Collected data
• • •

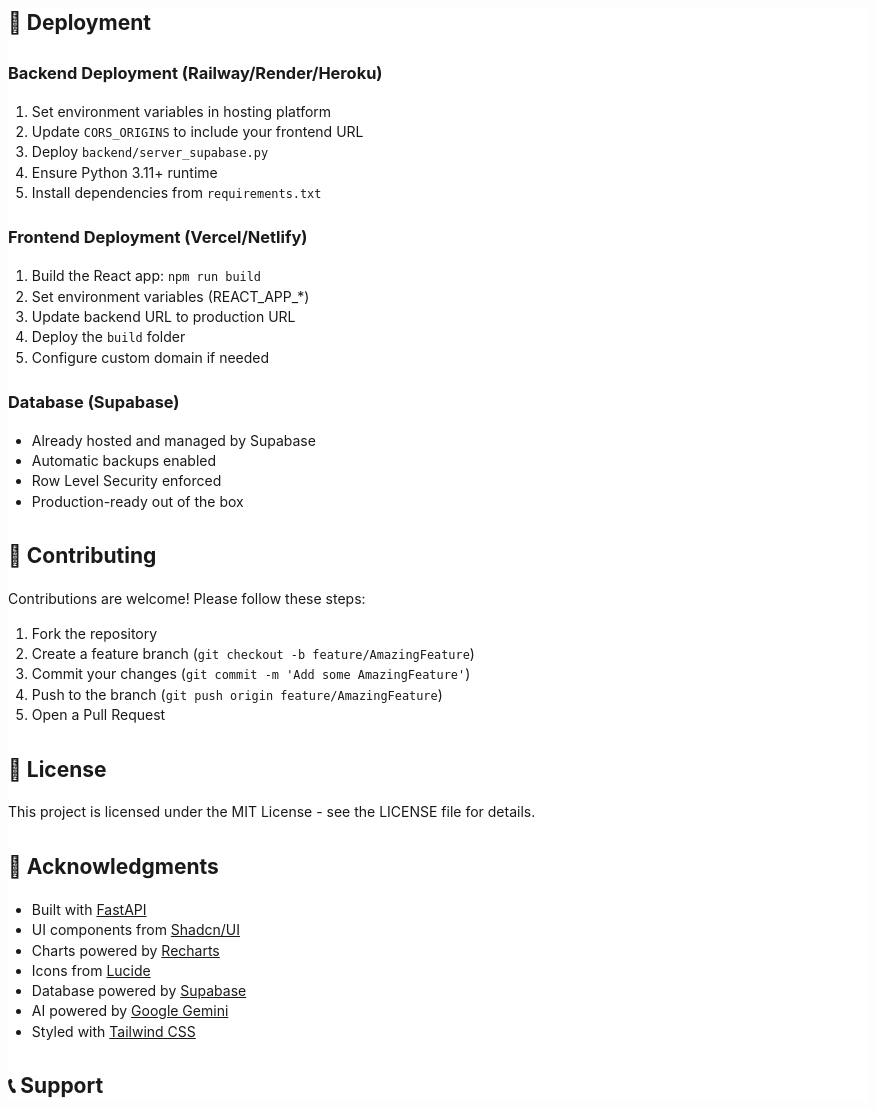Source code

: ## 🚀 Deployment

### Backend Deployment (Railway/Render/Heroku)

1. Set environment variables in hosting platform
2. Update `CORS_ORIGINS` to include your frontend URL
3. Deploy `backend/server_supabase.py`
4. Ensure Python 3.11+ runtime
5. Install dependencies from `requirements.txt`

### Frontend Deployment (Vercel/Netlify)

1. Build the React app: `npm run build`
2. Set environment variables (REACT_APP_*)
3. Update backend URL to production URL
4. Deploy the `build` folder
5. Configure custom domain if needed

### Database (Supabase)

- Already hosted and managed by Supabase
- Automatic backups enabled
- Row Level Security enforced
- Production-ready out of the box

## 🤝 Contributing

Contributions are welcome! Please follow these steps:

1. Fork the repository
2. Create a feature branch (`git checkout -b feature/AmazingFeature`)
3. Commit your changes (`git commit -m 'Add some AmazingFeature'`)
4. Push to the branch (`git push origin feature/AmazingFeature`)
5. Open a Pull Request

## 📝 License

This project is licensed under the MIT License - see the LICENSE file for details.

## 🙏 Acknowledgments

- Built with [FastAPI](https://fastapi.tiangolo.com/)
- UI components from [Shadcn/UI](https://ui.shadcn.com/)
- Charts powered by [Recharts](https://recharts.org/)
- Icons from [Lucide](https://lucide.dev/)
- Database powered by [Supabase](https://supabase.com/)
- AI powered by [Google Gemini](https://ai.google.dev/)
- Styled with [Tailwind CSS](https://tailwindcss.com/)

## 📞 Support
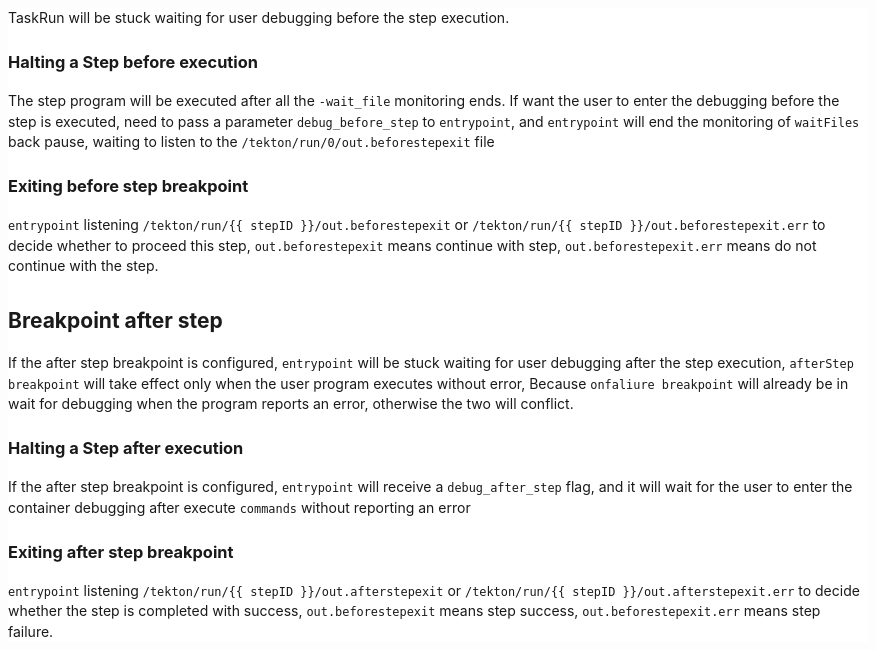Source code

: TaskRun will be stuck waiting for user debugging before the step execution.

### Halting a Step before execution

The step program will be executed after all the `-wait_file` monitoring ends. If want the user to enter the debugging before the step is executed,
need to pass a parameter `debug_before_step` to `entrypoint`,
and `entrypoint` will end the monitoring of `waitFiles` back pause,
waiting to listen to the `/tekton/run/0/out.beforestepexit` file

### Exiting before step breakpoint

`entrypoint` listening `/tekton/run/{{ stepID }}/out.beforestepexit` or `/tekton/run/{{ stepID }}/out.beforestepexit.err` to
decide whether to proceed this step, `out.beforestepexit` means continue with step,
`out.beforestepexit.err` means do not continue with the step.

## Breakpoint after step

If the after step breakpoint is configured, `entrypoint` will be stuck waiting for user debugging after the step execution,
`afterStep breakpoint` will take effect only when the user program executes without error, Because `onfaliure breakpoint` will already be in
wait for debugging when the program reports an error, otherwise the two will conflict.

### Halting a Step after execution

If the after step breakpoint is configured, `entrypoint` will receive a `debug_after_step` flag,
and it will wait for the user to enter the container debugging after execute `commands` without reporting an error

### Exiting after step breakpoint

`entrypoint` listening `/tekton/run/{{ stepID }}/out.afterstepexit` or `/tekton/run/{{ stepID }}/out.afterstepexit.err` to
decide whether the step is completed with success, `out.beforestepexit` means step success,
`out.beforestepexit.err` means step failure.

• • •

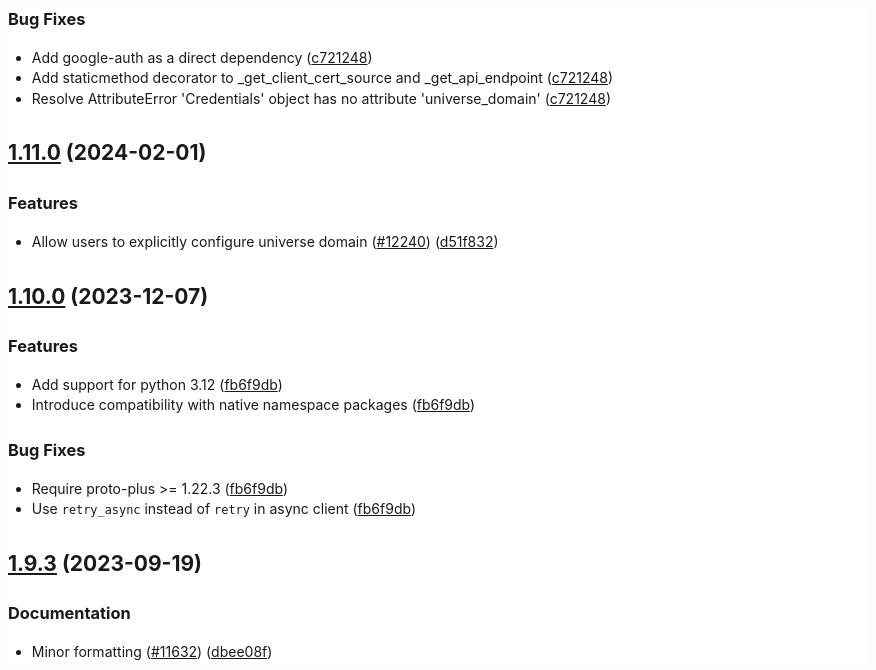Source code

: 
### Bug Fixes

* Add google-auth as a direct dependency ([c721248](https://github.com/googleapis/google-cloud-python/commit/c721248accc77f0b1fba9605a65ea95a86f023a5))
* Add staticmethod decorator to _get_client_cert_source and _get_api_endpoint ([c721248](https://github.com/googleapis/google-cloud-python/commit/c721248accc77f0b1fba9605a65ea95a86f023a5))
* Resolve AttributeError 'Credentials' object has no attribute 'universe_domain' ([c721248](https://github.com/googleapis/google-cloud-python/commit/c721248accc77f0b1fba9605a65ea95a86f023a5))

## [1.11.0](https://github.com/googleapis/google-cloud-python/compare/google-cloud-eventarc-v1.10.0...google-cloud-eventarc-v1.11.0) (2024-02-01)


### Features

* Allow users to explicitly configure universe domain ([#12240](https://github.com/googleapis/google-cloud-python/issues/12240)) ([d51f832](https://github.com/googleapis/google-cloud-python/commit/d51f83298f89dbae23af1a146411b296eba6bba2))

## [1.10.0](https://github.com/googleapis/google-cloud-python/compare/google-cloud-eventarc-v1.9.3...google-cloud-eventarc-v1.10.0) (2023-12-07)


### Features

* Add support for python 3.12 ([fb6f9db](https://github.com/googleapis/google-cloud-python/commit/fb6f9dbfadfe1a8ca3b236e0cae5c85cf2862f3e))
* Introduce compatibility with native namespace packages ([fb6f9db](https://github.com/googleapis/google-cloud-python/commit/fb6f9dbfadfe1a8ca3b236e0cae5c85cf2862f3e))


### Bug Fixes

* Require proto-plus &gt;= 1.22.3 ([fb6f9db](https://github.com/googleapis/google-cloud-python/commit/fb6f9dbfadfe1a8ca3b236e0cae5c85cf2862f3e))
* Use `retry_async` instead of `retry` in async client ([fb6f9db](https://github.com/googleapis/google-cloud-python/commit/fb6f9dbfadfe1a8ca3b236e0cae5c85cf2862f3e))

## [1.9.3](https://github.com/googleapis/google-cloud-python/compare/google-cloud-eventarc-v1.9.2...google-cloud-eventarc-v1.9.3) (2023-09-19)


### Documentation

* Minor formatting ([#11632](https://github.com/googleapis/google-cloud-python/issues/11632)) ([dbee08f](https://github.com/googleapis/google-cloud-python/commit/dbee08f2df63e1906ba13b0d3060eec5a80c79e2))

• • •

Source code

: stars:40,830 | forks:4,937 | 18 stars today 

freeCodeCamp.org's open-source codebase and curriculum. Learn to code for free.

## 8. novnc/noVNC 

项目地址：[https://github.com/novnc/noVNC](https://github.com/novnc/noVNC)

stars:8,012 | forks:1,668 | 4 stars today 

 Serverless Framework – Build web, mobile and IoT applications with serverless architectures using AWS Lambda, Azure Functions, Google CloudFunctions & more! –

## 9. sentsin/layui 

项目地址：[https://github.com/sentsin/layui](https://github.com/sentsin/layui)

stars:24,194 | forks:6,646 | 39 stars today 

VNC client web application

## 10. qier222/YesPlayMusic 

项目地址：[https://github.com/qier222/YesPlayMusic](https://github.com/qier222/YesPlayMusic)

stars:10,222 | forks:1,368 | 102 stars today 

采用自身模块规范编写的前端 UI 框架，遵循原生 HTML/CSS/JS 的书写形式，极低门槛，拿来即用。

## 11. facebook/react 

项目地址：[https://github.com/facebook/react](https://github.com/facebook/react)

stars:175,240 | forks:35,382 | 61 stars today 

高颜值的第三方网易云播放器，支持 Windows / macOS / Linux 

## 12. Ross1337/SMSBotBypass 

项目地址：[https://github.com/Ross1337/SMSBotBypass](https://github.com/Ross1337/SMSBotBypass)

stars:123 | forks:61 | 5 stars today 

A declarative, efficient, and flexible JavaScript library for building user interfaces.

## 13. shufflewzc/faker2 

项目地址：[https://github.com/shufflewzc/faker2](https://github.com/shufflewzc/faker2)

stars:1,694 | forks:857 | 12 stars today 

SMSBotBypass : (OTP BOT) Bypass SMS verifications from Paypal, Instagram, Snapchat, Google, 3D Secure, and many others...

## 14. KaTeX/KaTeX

• • •

→ **THE PROBLEM**: Which lines of the data contain the word "without"? Pull out each one, treating uppercase and lowercase as different.

→ **OUTPUT FOR THIS TASK**:
`afterStep breakpoint` will take effect only when the user program executes without error, Because `onfaliure breakpoint` will already be in
and it will wait for the user to enter the container debugging after execute `commands` without reporting an error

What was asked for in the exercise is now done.